British Prime Minister Boris Johnson survived a no-confidence vote Monday but is weakened after more than 40% of his Conservative Party voted against him remaining in office.
In a secret ballot, 148 of the 359 Conservative Party lawmakers voted against Johnson. At least 180 would have had to vote against Johnson for him to be removed.
The prime minister has been under heavy scrutiny since revelations last year that he and his staff held parties in his Downing Street office when Britain was under strict COVID-19 restrictions.
Lawmakers across the political spectrum have voiced concerns about Johnson, and he has faced anger from the public. Some in the crowd booed him when he arrived last week for a service in the queen’s honor during her Platinum Jubilee.

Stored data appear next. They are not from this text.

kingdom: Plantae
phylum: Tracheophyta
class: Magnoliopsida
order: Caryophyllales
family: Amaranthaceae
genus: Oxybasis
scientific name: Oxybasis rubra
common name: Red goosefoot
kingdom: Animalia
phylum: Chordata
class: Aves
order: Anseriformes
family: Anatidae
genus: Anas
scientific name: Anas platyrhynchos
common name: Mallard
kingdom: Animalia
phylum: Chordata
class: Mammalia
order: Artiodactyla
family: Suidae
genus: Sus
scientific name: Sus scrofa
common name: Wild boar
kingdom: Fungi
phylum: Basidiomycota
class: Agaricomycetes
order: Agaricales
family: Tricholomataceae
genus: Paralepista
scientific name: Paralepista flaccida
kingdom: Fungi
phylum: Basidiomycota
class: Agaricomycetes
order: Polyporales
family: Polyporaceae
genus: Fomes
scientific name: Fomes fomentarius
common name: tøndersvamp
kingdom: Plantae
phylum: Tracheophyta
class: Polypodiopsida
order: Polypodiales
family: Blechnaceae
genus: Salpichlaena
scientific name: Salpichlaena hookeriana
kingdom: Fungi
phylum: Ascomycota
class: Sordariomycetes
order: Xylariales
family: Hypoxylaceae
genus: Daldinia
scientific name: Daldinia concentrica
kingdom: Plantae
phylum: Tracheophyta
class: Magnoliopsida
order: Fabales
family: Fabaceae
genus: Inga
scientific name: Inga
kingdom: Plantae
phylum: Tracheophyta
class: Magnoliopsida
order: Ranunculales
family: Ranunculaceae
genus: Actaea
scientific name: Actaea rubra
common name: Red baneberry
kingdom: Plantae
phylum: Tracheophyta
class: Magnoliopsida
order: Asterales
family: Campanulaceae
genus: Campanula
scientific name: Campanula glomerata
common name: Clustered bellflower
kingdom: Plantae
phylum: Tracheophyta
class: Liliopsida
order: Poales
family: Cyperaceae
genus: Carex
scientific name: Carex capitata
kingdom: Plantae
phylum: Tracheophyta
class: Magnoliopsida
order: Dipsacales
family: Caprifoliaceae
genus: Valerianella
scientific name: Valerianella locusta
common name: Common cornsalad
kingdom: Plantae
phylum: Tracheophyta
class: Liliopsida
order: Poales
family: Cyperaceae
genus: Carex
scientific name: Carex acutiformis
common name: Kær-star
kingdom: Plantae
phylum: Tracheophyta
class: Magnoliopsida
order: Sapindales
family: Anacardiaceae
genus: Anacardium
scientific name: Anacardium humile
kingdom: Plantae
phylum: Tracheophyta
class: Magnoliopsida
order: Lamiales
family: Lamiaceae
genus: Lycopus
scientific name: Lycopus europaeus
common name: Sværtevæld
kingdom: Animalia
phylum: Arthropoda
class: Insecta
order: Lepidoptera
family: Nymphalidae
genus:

After Monday’s vote, Johnson called his win “convincing” and said, “What it means is that as a government, we can move on and focus on stuff that I think really matters to people.”
He has said he wants to focus on improving the economy and promoting conservative policies like cutting taxes.
Johnson said before the vote that if party members stuck with him, “I will lead you to victory again.”
Johnson became prime minister in July 2019. The next election must be held by 2024, and some Conservatives have expressed concern that the scandals will hurt the party.
However, leading Cabinet ministers have rallied around Johnson, touting his successes in implementing the country’s COVID-19 vaccination campaign and his strong support for Ukraine following Russia’s invasion.
Foreign Secretary Liz Truss, often mentioned as a possible successor to Johnson, tweeted her support of the prime minister. "Pleased that colleagues have backed the Prime Minister. I support him 100%. Now’s the time to get on with the job,” she wrote.
Some information in this report came from The Associated Press and Reuters.